» Extract
By making beautiful plots, we allow the data to tell their own story.

Matplotlib

There are many visualization packages in python, but the mother of them all, is matplotlib. You will need its subpackage pyplot. By convention, this subpackage is imported as plt. We call plt.plot and use our two lists as arguments. The first argument corresponds to the horizontal axis, and the second one to the vertical axis. We need the show function plt.show() to actually display the plot. This is because you might want to add some extra ingredients to your plot before actually displaying it, such as titles and label customizations. Just remember this: the plot function tells Python what to plot and how to plot it. show actually displays the plot.

With matplotlib, you can create a bunch of different plots in Python. The most basic plot is the line plot. When you have a time scale along the horizontal axis, the line plot is your friend.

  • import matplotlib.pyplot as plt
  • plt.plot(x,y)
  • plt.show()

Scatter plot

The resulting scatter plot simply plots all the individual data points; Python doesn't connect the dots with a line. For many applications, the scatter plot is often a better choice than the line plot.

When you're trying to assess if there's a correlation between two variables, for example, the scatter plot is the better choice.

  • import matplotlib.pyplot as plt
  • plt.scatter(x,y)
  • plt.show()

Sometimes, a correlation will become clear when you display the x_value on a logarithmic scale. Add the line plt.xscale('log').

Histogram

The histogram is a type of visualization that's very useful to explore your data. It can help you to get an idea about the distribution of your variables. To build a histogram for some values, you can divide the line into equal chunks, called bins. Finally, you draw a bar for each bin. The height of the bar corresponds to the number of data points that fall in this bin. The result is a histogram, which gives us a nice overview on how the values are distributed. Of course, we can use matplotlib to build histograms as well.

Matplotlib

  • You should start by importing the pyplot package that's inside matplotlib --> import matplotlib.pyplot as plt
  • Next, you can use the hist function --> plt.hist()
  • There's a bunch of arguments you can specify, but the first two here are the most important ones.

» Short task 1
In the matplotlib text, what are the equal chunks a line is divided into when building a histogram called?
» Short task 2
Write out the passage of the matplotlib text from "The histogram is" up to and including "most important ones.".
The data that follows comes from a different source than the text.

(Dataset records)
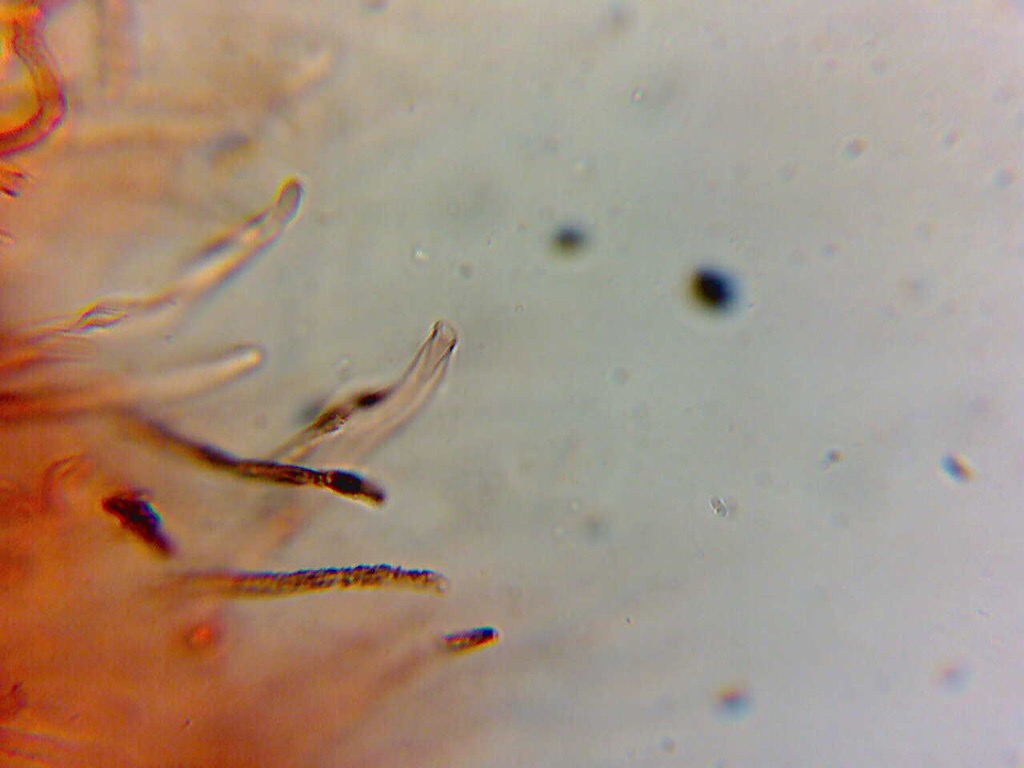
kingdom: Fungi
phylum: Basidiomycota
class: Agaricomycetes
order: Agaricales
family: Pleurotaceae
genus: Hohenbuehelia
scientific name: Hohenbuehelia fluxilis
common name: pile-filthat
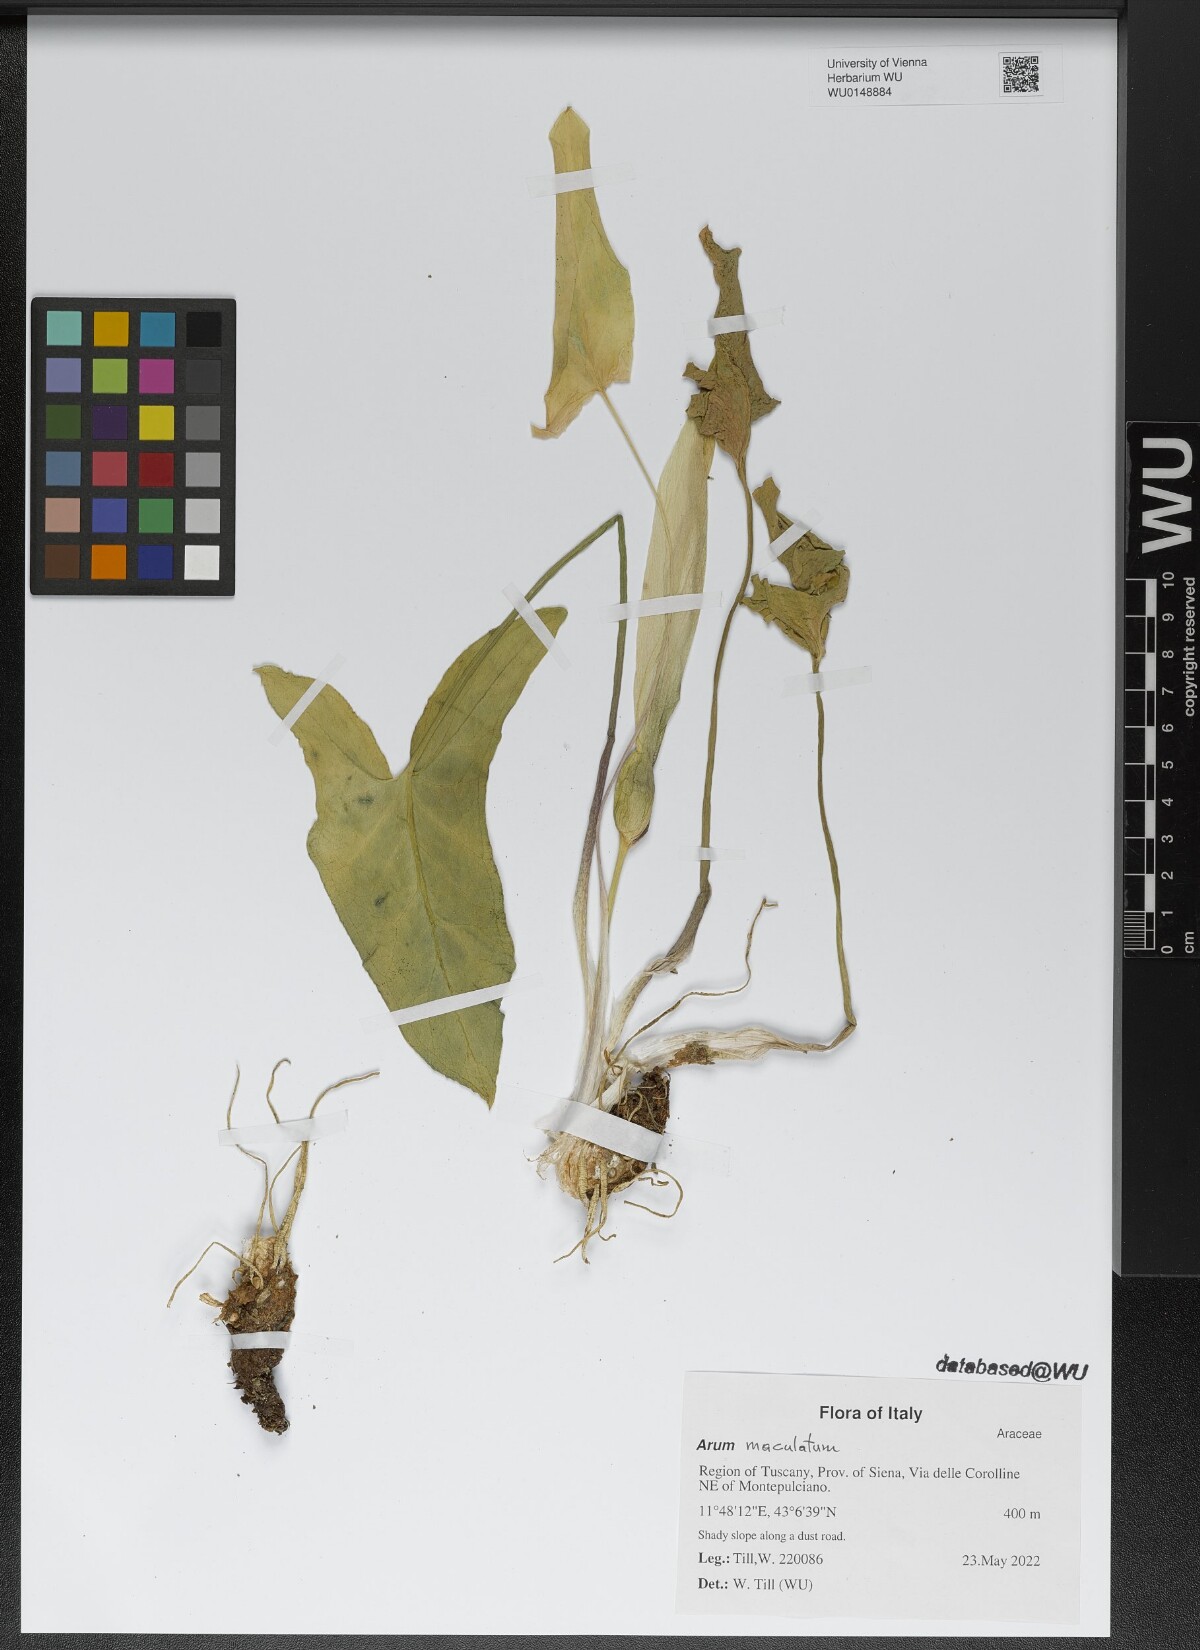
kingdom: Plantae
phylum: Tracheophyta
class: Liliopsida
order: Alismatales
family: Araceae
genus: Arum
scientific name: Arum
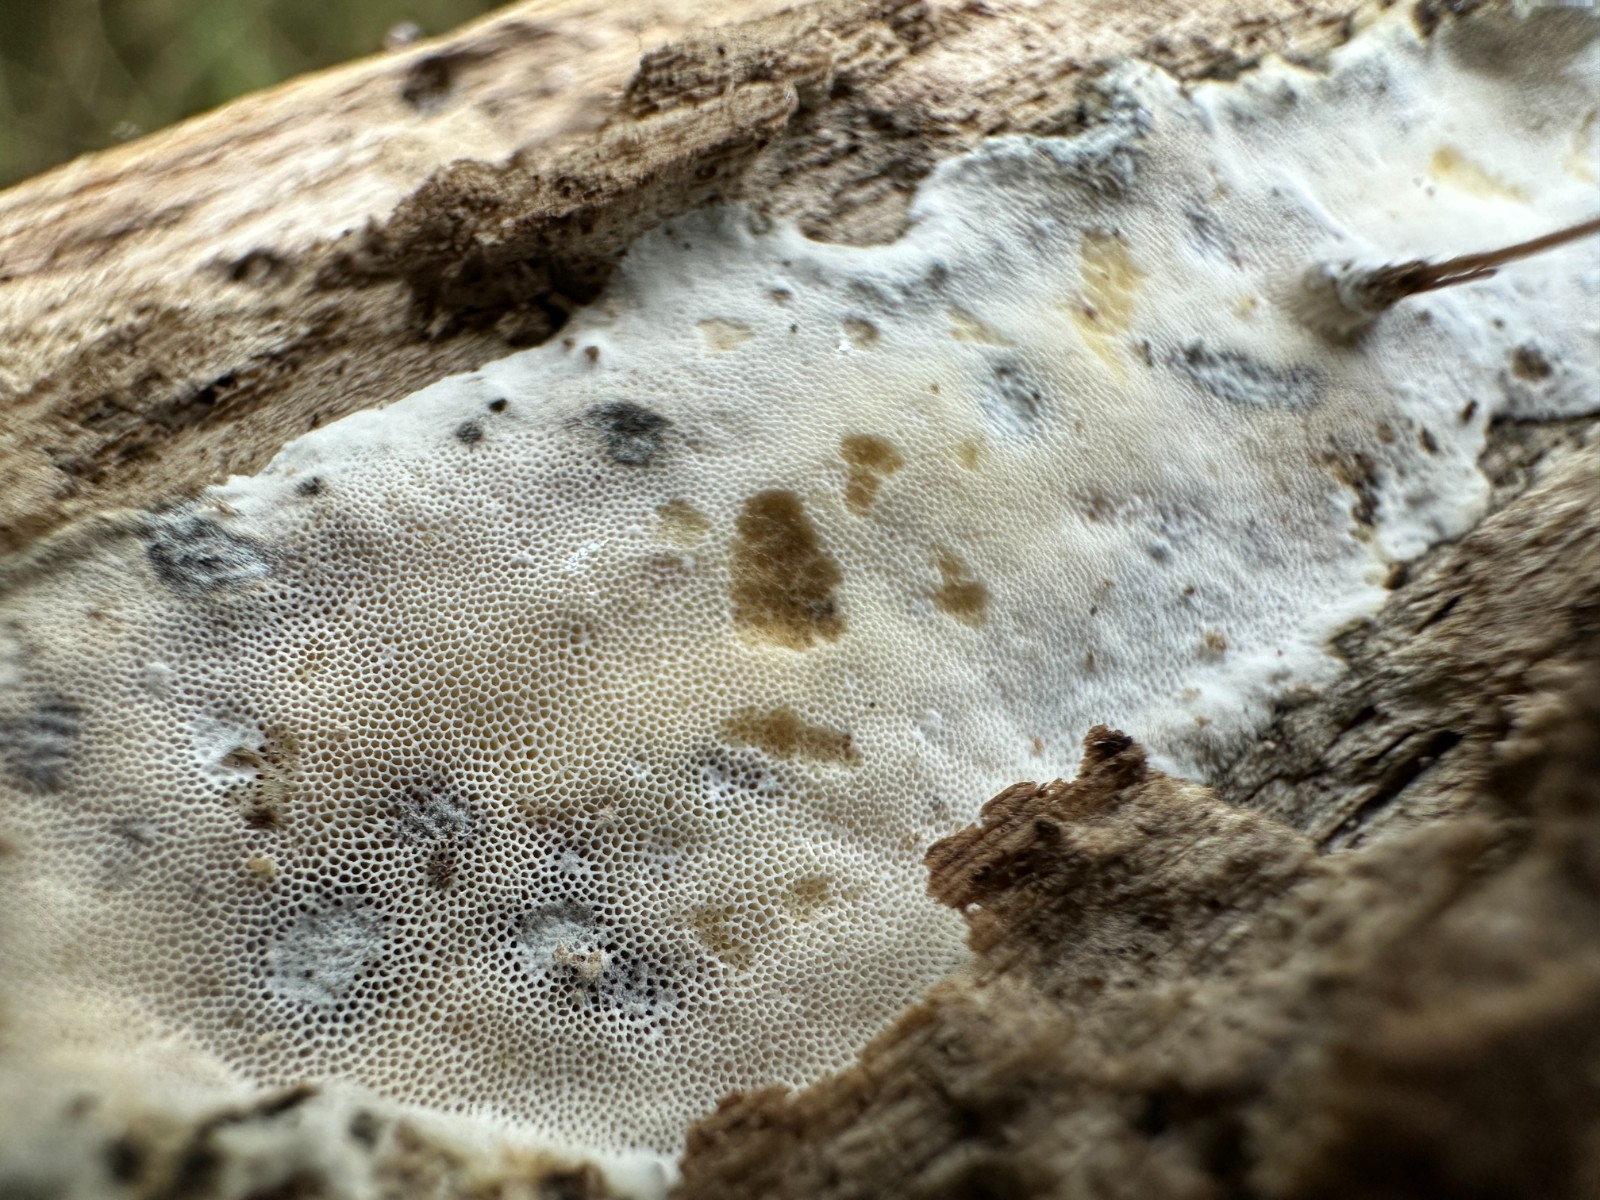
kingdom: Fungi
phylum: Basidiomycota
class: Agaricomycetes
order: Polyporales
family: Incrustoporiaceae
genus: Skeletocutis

...

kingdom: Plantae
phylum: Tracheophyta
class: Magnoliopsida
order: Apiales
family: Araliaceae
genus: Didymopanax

» Full solution 1
Bins.

» Full solution 2
The histogram is a type of visualization that's very useful to explore your data. It can help you to get an idea about the distribution of your variables. To build a histogram for some values, you can divide the line into equal chunks, called bins. Finally, you draw a bar for each bin. The height of the bar corresponds to the number of data points that fall in this bin. The result is a histogram, which gives us a nice overview on how the values are distributed. Of course, we can use matplotlib to build histograms as well.

Matplotlib

  • You should start by importing the pyplot package that's inside matplotlib --> import matplotlib.pyplot as plt
  • Next, you can use the hist function --> plt.hist()
  • There's a bunch of arguments you can specify, but the first two here are the most important ones.